----- Dataset records -----

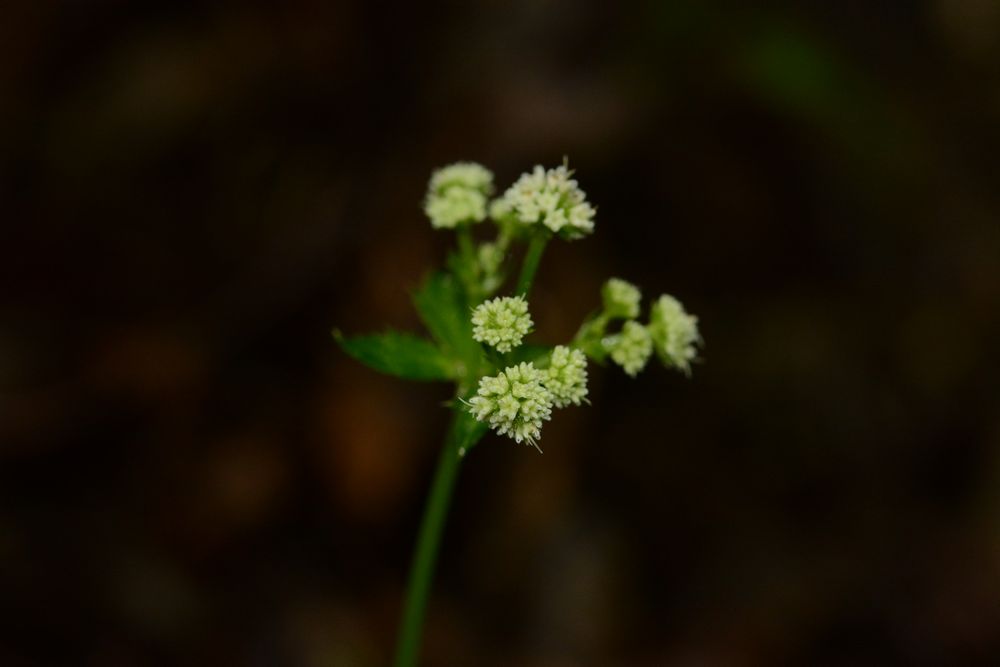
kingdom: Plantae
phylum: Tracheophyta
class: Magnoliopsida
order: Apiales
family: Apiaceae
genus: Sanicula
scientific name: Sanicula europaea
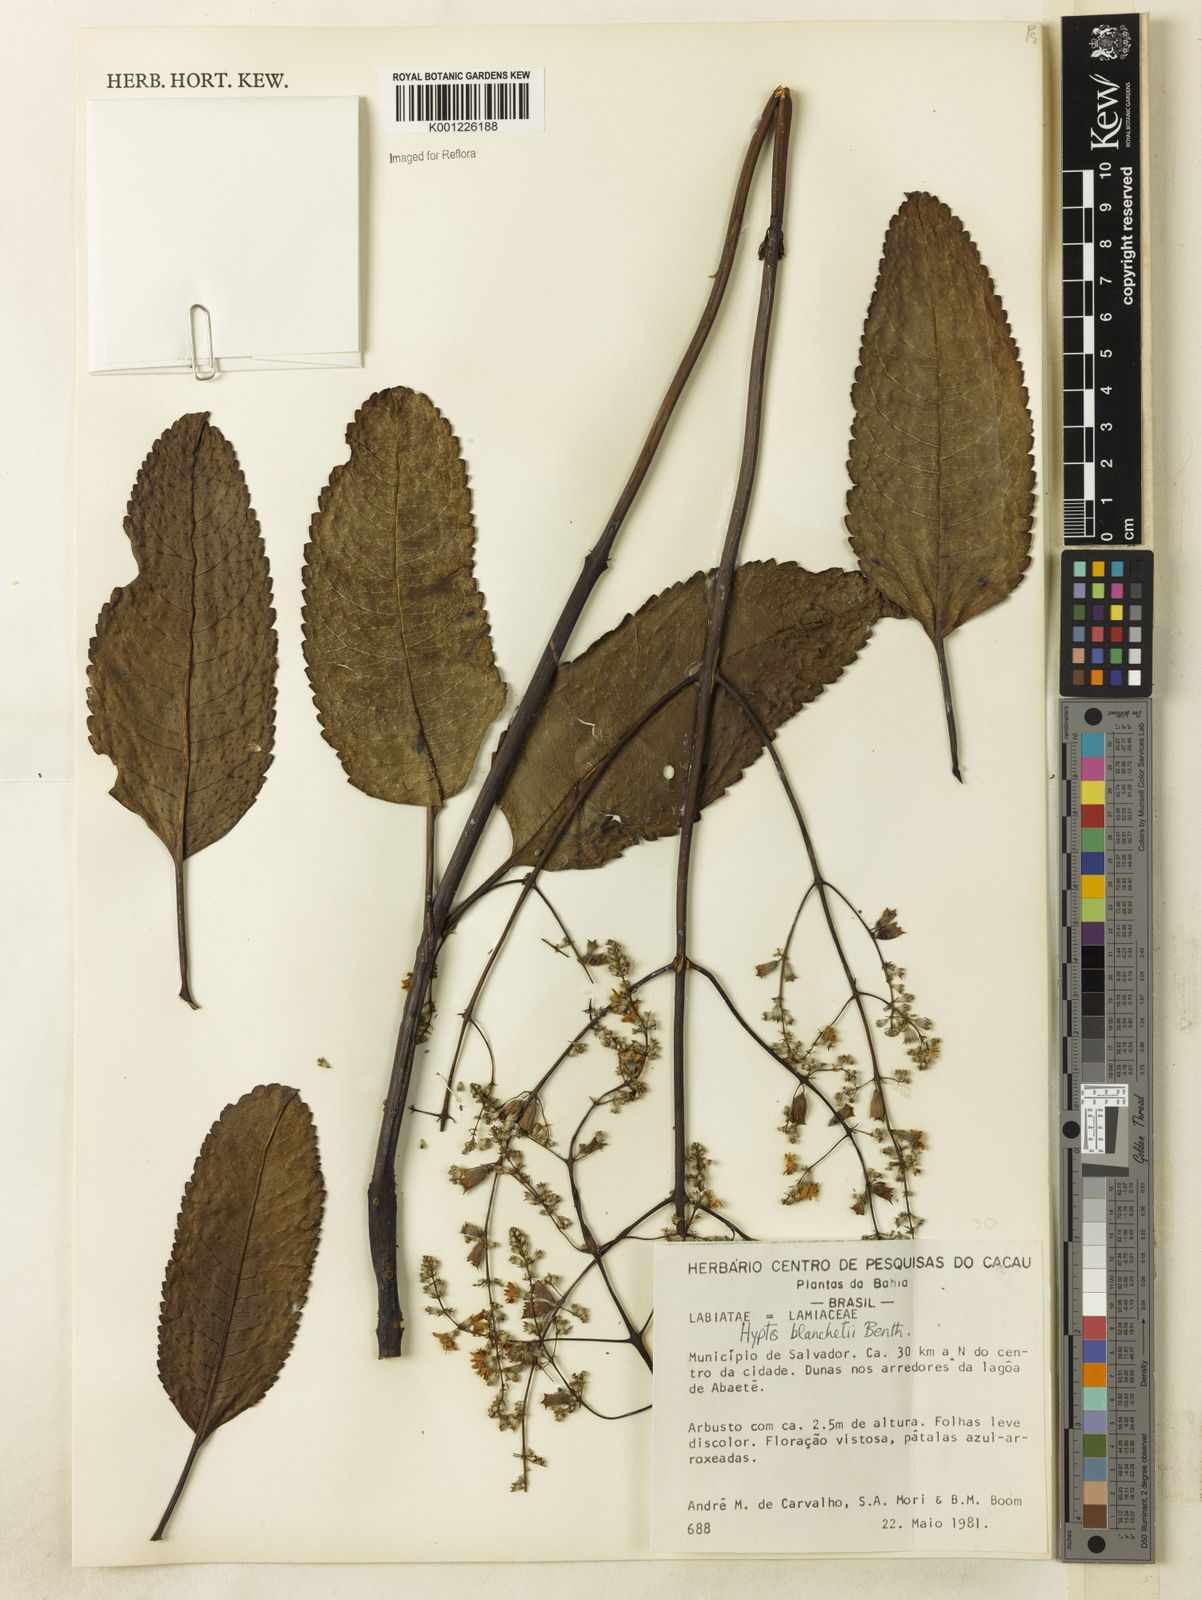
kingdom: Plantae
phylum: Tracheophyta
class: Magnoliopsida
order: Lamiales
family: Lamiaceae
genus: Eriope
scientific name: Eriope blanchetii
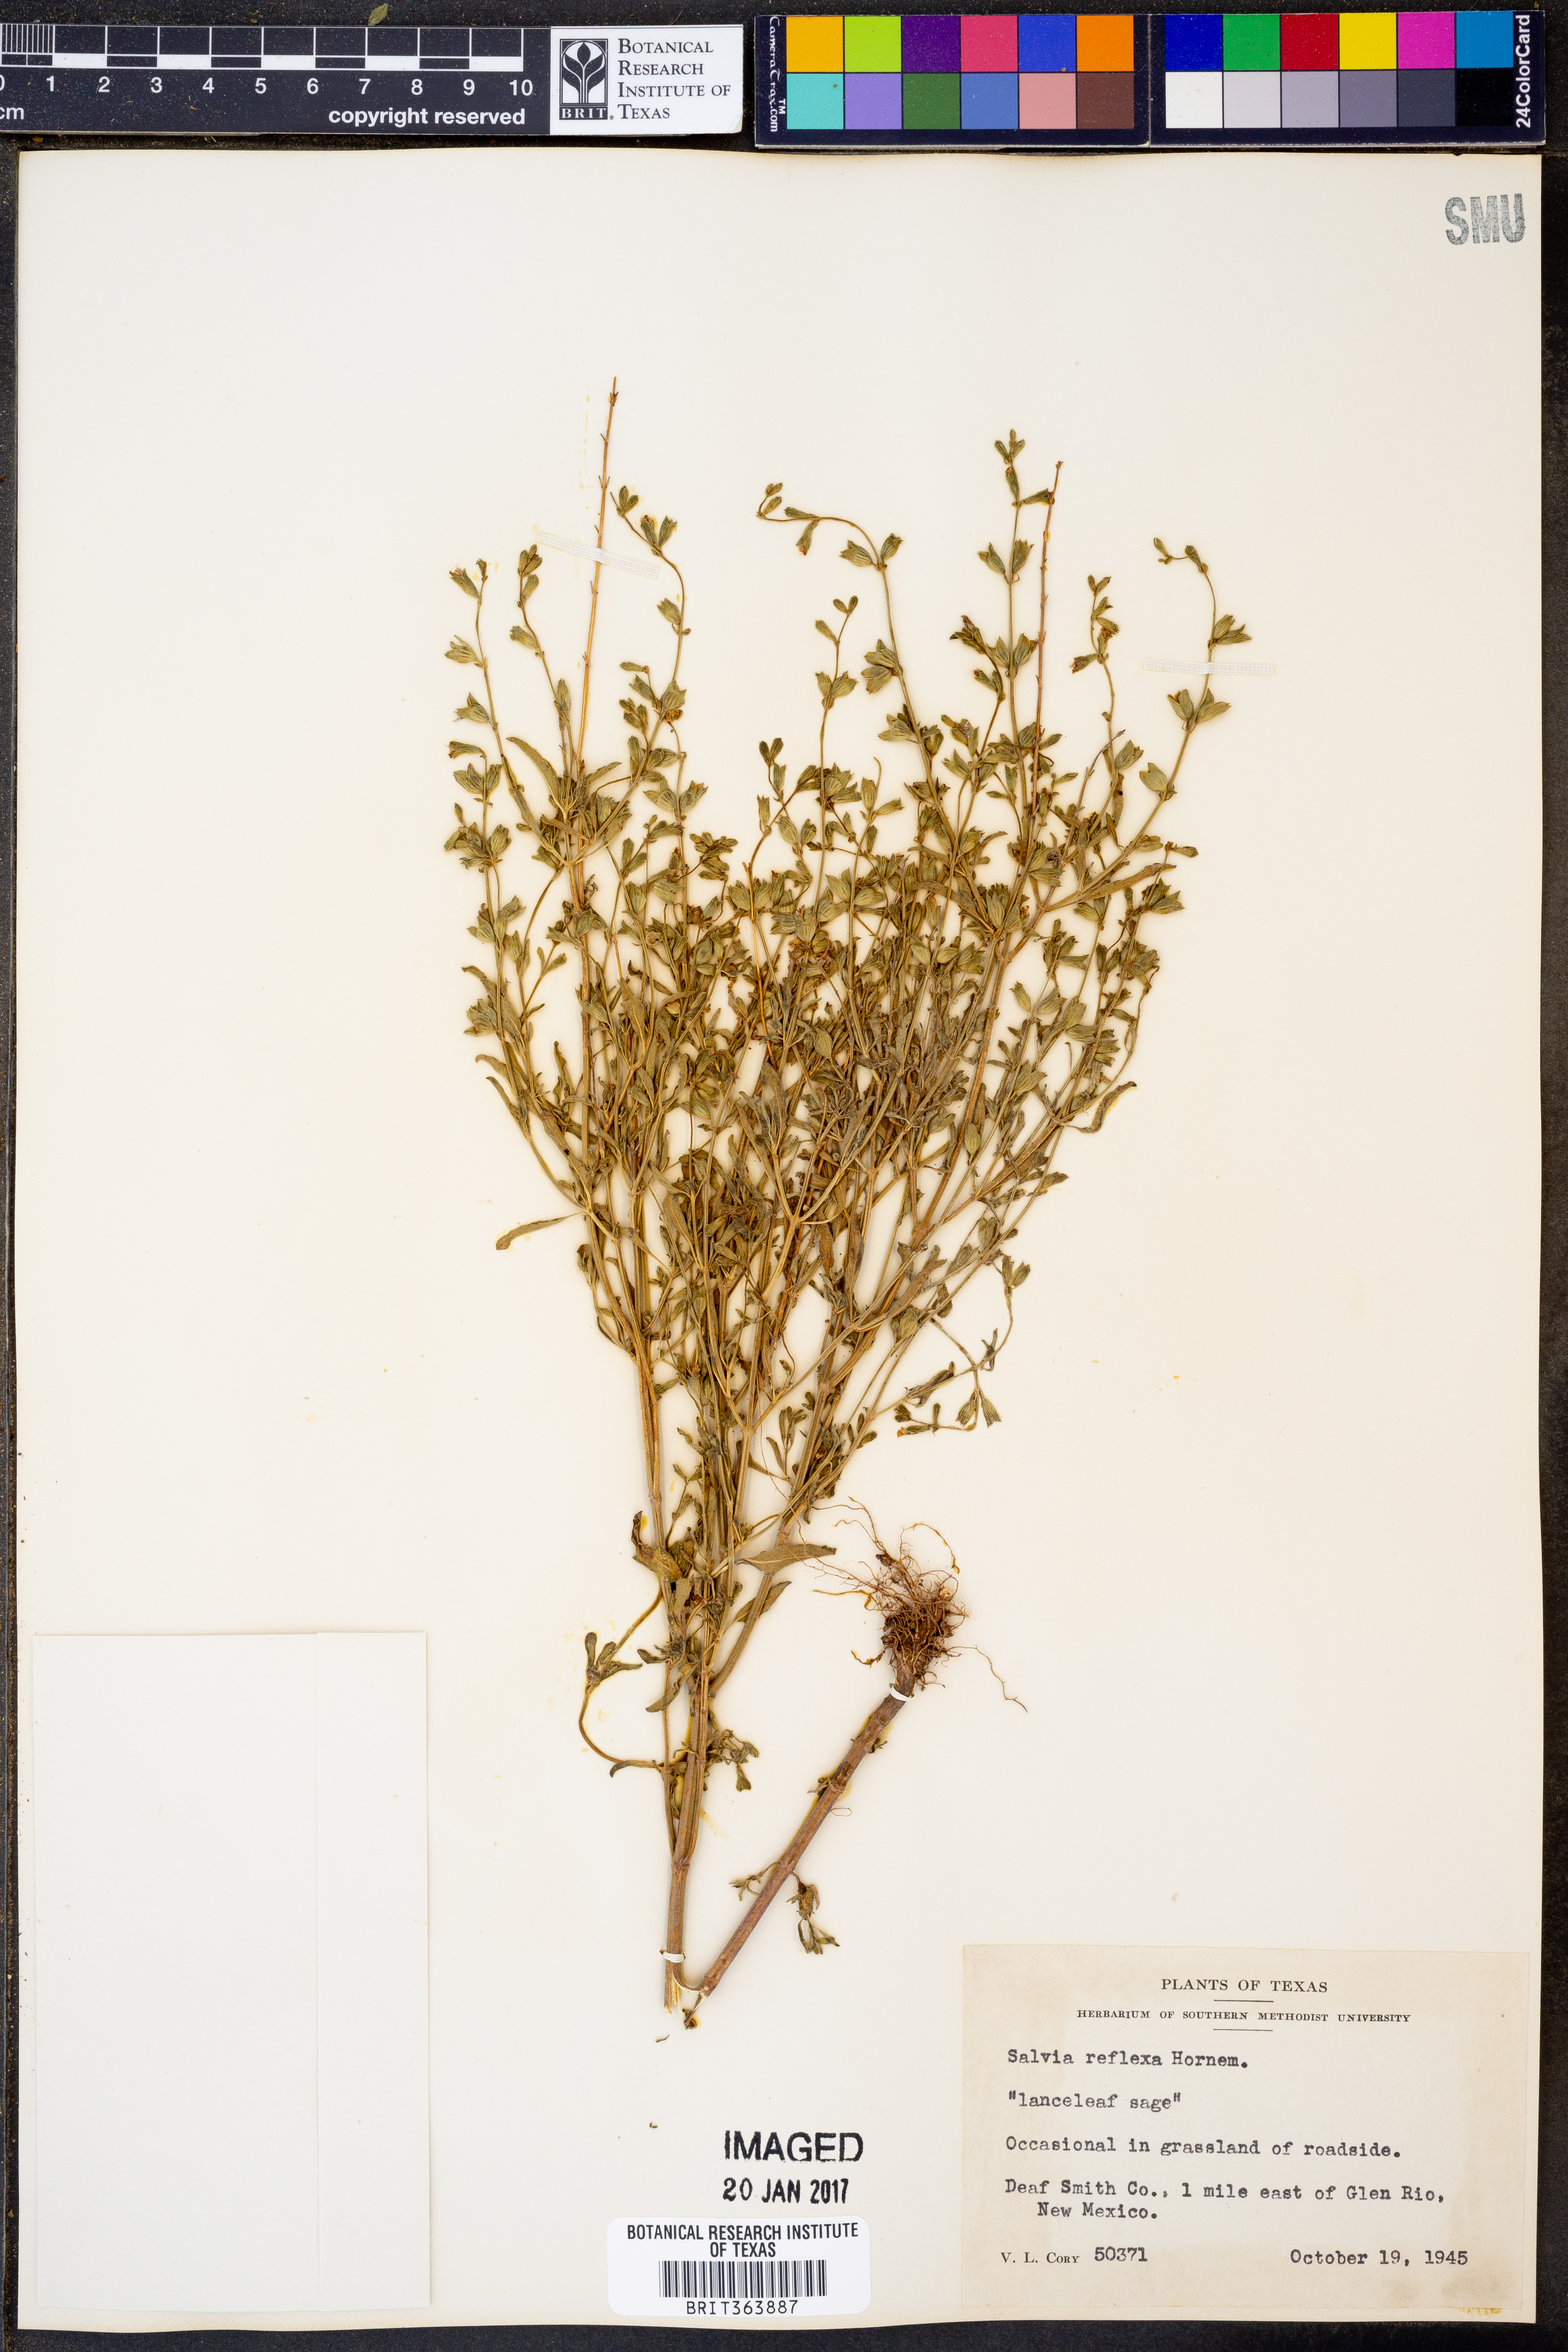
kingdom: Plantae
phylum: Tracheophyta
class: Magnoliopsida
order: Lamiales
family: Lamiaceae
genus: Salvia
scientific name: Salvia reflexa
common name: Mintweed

-----

Revise the data above by replacing every "scientific name" with "binomial", keeping all other text unchanged. Omit the pictures from your answer.

kingdom: Plantae
phylum: Tracheophyta
class: Magnoliopsida
order: Apiales
family: Apiaceae
genus: Sanicula
binomial: Sanicula europaea
kingdom: Plantae
phylum: Tracheophyta
class: Magnoliopsida
order: Lamiales
family: Lamiaceae
genus: Eriope
binomial: Eriope blanchetii
kingdom: Plantae
phylum: Tracheophyta
class: Magnoliopsida
order: Lamiales
family: Lamiaceae
genus: Salvia
binomial: Salvia reflexa
common name: Mintweed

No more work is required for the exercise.